Hiring Krugman to teach economics is like hiring an illiterate junior high dropout to teach Shakespeare.
Check out my post #7...
"We've secretly switched the text of Krudman's ramblings with Freidrich Hayek's Road To Serfdom, let's see if the students notice!"
"The people who hustled America into a tax cut to eliminate an imaginary budget surplus
Uh, Mr. Weasel... your party, the Blubbas, et al, continue to this day to tell anyone who'll listen that the surplus was real, the money was in the bank until that nasty President Bush came along and give it to his rich buddies.
Right now Social Security has a large and growing trust fund -- a surplus that has been collected to pay for the surge in benefits we'll experience when the baby boomers start to retire.
Do you mean to imply that them nasty republicans aren't spending our SS like the dem congress did for years and years? Or did we find the keys to algore's lockbox?
It's been highly successful,
That would be why all those grandmas have to choose between dog food and their meds, correct?
The best way to contain those costs is to go to a single-payer system, one in which the government insures everyone.
Since you're so full of, uh, truth, why don't you tell readers just how wonderful government health care will be, tell us how we'll get unlimited care just like we do now, you lowlife scum sucking bugeyed bastard.
Somebody who has a subscription to this screed should ferret out the CLINTON STATEMENTS re SS and let these people have it.

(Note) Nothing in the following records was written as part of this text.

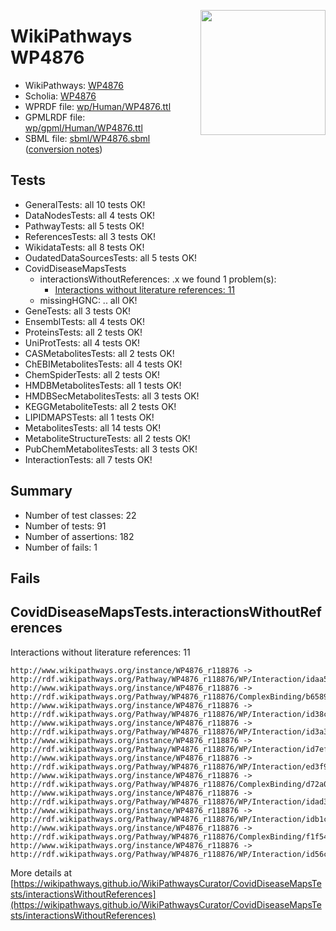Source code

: <img style="float: right; width: 200px"
  src="https://www.wikipathways.org/img_auth.php/thumb/2/28/Page1-601px-COVID19-Disease-Map-project-icon.pdf.jpg/150px-Page1-601px-COVID19-Disease-Map-project-icon.pdf.jpg" />
# WikiPathways WP4876

* WikiPathways: [WP4876](https://identifiers.org/wikipathways:WP4876)
* Scholia: [WP4876](https://scholia.toolforge.org/wikipathways/WP4876)
* WPRDF file: [wp/Human/WP4876.ttl](../wp/Human/WP4876.ttl)
* GPMLRDF file: [wp/gpml/Human/WP4876.ttl](../wp/gpml/Human/WP4876.ttl)
* SBML file: [sbml/WP4876.sbml](../sbml/WP4876.sbml) ([conversion notes](../sbml/WP4876.txt))

## Tests
* GeneralTests: all 10 tests OK!
* DataNodesTests: all 4 tests OK!
* PathwayTests: all 5 tests OK!
* ReferencesTests: all 3 tests OK!
* WikidataTests: all 8 tests OK!
* OudatedDataSourcesTests: all 5 tests OK!
* CovidDiseaseMapsTests
    * interactionsWithoutReferences: .x we found 1 problem(s):
        * [Interactions without literature references: 11](#9701cce2)
    * missingHGNC: .. all OK!
* GeneTests: all 3 tests OK!
* EnsemblTests: all 4 tests OK!
* ProteinsTests: all 2 tests OK!
* UniProtTests: all 4 tests OK!
* CASMetabolitesTests: all 2 tests OK!
* ChEBIMetabolitesTests: all 4 tests OK!
* ChemSpiderTests: all 2 tests OK!
* HMDBMetabolitesTests: all 1 tests OK!
* HMDBSecMetabolitesTests: all 3 tests OK!
* KEGGMetaboliteTests: all 2 tests OK!
* LIPIDMAPSTests: all 1 tests OK!
* MetabolitesTests: all 14 tests OK!
* MetaboliteStructureTests: all 2 tests OK!
* PubChemMetabolitesTests: all 3 tests OK!
* InteractionTests: all 7 tests OK!


## Summary

* Number of test classes: 22
* Number of tests: 91
* Number of assertions: 182
* Number of fails: 1

## Fails

<a name="9701cce2" />

## CovidDiseaseMapsTests.interactionsWithoutReferences

Interactions without literature references: 11
```
http://www.wikipathways.org/instance/WP4876_r118876 -> http://rdf.wikipathways.org/Pathway/WP4876_r118876/WP/Interaction/idaa5a11ed
http://www.wikipathways.org/instance/WP4876_r118876 -> http://rdf.wikipathways.org/Pathway/WP4876_r118876/ComplexBinding/b6589
http://www.wikipathways.org/instance/WP4876_r118876 -> http://rdf.wikipathways.org/Pathway/WP4876_r118876/WP/Interaction/id38c72c84
http://www.wikipathways.org/instance/WP4876_r118876 -> http://rdf.wikipathways.org/Pathway/WP4876_r118876/WP/Interaction/id3a35678b
http://www.wikipathways.org/instance/WP4876_r118876 -> http://rdf.wikipathways.org/Pathway/WP4876_r118876/WP/Interaction/id7ef1c6cf
http://www.wikipathways.org/instance/WP4876_r118876 -> http://rdf.wikipathways.org/Pathway/WP4876_r118876/WP/Interaction/ed3f9
http://www.wikipathways.org/instance/WP4876_r118876 -> http://rdf.wikipathways.org/Pathway/WP4876_r118876/ComplexBinding/d72a0
http://www.wikipathways.org/instance/WP4876_r118876 -> http://rdf.wikipathways.org/Pathway/WP4876_r118876/WP/Interaction/idad3dc034
http://www.wikipathways.org/instance/WP4876_r118876 -> http://rdf.wikipathways.org/Pathway/WP4876_r118876/WP/Interaction/idb1ca554
http://www.wikipathways.org/instance/WP4876_r118876 -> http://rdf.wikipathways.org/Pathway/WP4876_r118876/ComplexBinding/f1f54
http://www.wikipathways.org/instance/WP4876_r118876 -> http://rdf.wikipathways.org/Pathway/WP4876_r118876/WP/Interaction/id56c2671f
```

More details at [https://wikipathways.github.io/WikiPathwaysCurator/CovidDiseaseMapsTests/interactionsWithoutReferences](https://wikipathways.github.io/WikiPathwaysCurator/CovidDiseaseMapsTests/interactionsWithoutReferences)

The President has already alluded to these statements by saying he was grateful for Clinton's comments about out fragile SS really is.
No self respecting tattoo shop owner would advertise or want to be discussed in Rolling Stone magazine! By GOD, man... a bunch of LOW-LIFE SOCIALIST MISCREANTS might come into our shop!!!
(from a heavily tattooed conservative guy ehhehehe)
I think some bloggers have found quotes from Krugman back from the 90s that contradict his current statements on Social Security. If I had the time, I'd find and post links.
Paul Krugman: The Fake Economist
Are you suggesting the bonds shouldn't be redeemed?
I am suggesting that it will take a tax hike or more borrowing to redeem the bonds, since the government spent that money long ago. And a tax hike or borrowing hike was exactly what the trust fund was supposed to prevent - so it is worthless.
Liberals like Krugman apparently beleive that you can both spend money and simulataneously treat it as an asset. Which, if it were tried by a private pension firm, would result in long visits to Club Fed. The trust fund is Enron-style accounting - oh, that's right, Krugman consulted with Enron, I believe, so he's familiar with the concepts.
What does it matter? Seriously.
The "bonds" are meaningless.
Naw, haha I know you were just teasing. I have a good sense of humor. I'm not a tattoo artist myself, but have many friends that are, and have tattoo shops as customers for my computer repair / web design business... besides being heavily tattooed myself.
I just like to poke holes in the "tattooed people are scumbags / criminals / liberals" stereotypes.
I'm a christian, computer techie, startup business guy and I'm in a rock band... and a no-holds-barred libertarian conservative! I guess I break all the stereotypes! With long sleeves on, you'd never know I was tattooed. Do you have a 20-something single daughter??? (again, just joking!!!)
;-)
That's it, I've seen the light. Guess I really missed some things when I snoozed through economics back in school.
I'm starting my own retirement trust fund. Every month I'll just write a check to myself in the amount of $10K, and stick it in a box for use when I retire. What the heck, I want to live well, let's make it $30K.